[TRECHO DO DOCUMENTO]:
● ● ● ● ●

MULHERES MARCANTES: Mary Wollstonecraft (1759/1797)
Normalmente não postamos aos domingos, mas hoje, 8 de março, dia Internacional da Mulher faremos uma exceção.
Queremos homenagear as pioneiras na luta por nossos direitos, as quais todas nós devemos tanto, contando um pouco da vida de uma delas, tão importante e pouco conhecida: MARY WOLLSTONECRAFT!
Mary Wollstonecraft foi uma escritora inglêsa do século XVIII defensora dos direitos das mulheres.
Durante a sua breve carreira, escreveu romances, tratados, um livro sobre viagens, uma história sobre a Revolução Francesa, um livro sobre comportamento social, e livros para crianças.
O trabalho mais conhecido dela é A Vindication of the Rights of Woman (1792), no qual ela defende que as mulheres não são, por natureza, inferiores aos homens, mas apenas aparentam ser por não poderem ter acesso à educação. Prega que, tanto os homens como as mulheres, devem e merecem ser tratados como seres racionais e iguais, e concebe uma ordem social baseada nessa premissa.
Mary nasceu em Londres, segunda de sete filhos de Edward John Wollstonecraft e Elizabeth Dixon. Embora a sua família tivesse um rendimento razoável, durante os primeiros anos da sua vida, o seu pai foi esbanjando-o em negócios especulativos. Aos poucos, a família foi tornando-se financeiramente instável. O pai tornava-se violento em episódios de alcoolismo e batia na mãe. Adolescente, Mary costumava ficar deitada à porta do quarto da sua mãe para a proteger.
Durante os primeiros anos da sua vida, Mary teve duas amizades que moldaram a sua personalidade. A primeira foi com Jane Arden. As duas amigas liam livros em conjunto e assitiam a palestras dadas pelo pai de Jane, um filósofo e cientista. Wollstonecraft divertia-se na atmosfera intelectual da casa dos Arden.

● ● ● ● ●

[EXTRATO DOS DADOS]:
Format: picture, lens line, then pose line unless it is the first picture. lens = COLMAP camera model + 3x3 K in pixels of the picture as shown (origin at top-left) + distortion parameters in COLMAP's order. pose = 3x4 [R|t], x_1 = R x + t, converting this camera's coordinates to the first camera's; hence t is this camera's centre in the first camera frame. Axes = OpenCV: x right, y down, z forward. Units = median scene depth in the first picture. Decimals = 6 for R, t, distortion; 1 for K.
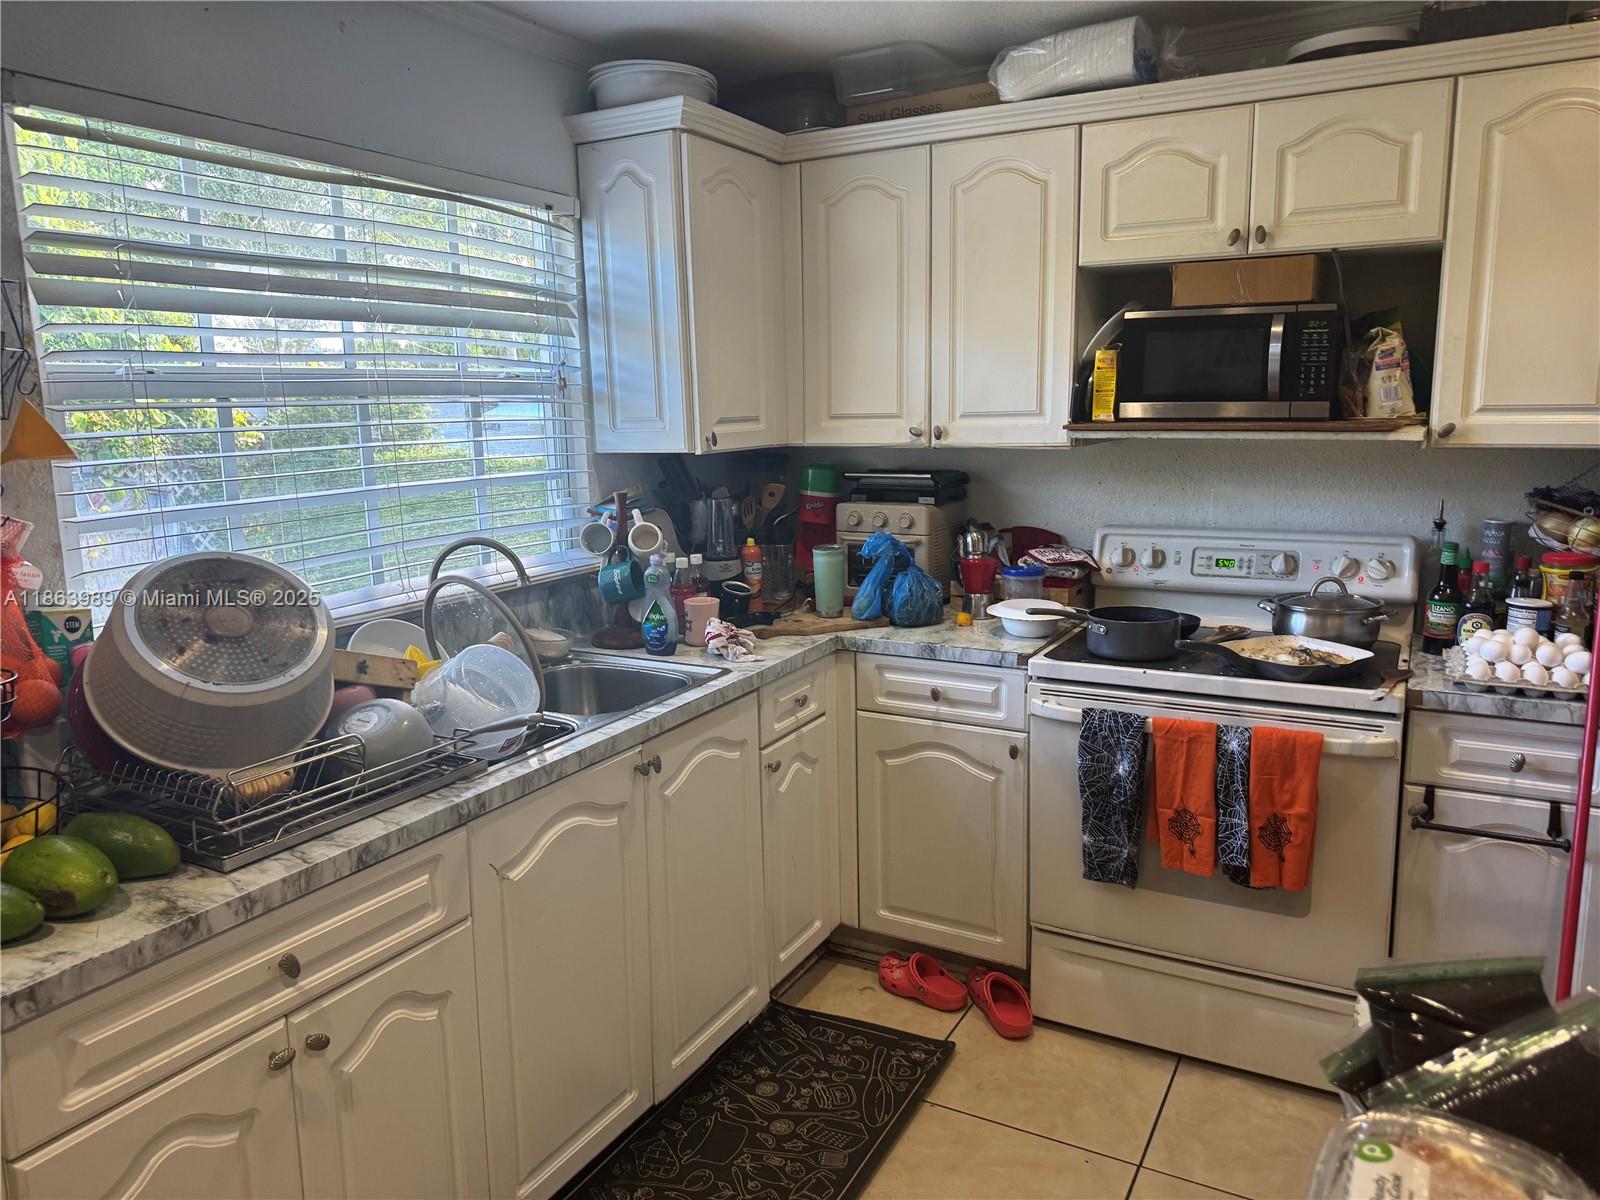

● ● ● ● ●

[ENUNCIADO 1]: Segundo o texto sobre Mary Wollstonecraft, em que cidade ela nasceu?
[ENUNCIADO 2]: Transcreva do texto sobre Mary Wollstonecraft o trecho que vai de "Mary nasceu em" até "casa dos Arden.", incluindo essas palavras.

[CAMPO DE RESPOSTA 1]: Em Londres.

[CAMPO DE RESPOSTA 2]:
Mary nasceu em Londres, segunda de sete filhos de Edward John Wollstonecraft e Elizabeth Dixon. Embora a sua família tivesse um rendimento razoável, durante os primeiros anos da sua vida, o seu pai foi esbanjando-o em negócios especulativos. Aos poucos, a família foi tornando-se financeiramente instável. O pai tornava-se violento em episódios de alcoolismo e batia na mãe. Adolescente, Mary costumava ficar deitada à porta do quarto da sua mãe para a proteger.
Durante os primeiros anos da sua vida, Mary teve duas amizades que moldaram a sua personalidade. A primeira foi com Jane Arden. As duas amigas liam livros em conjunto e assitiam a palestras dadas pelo pai de Jane, um filósofo e cientista. Wollstonecraft divertia-se na atmosfera intelectual da casa dos Arden.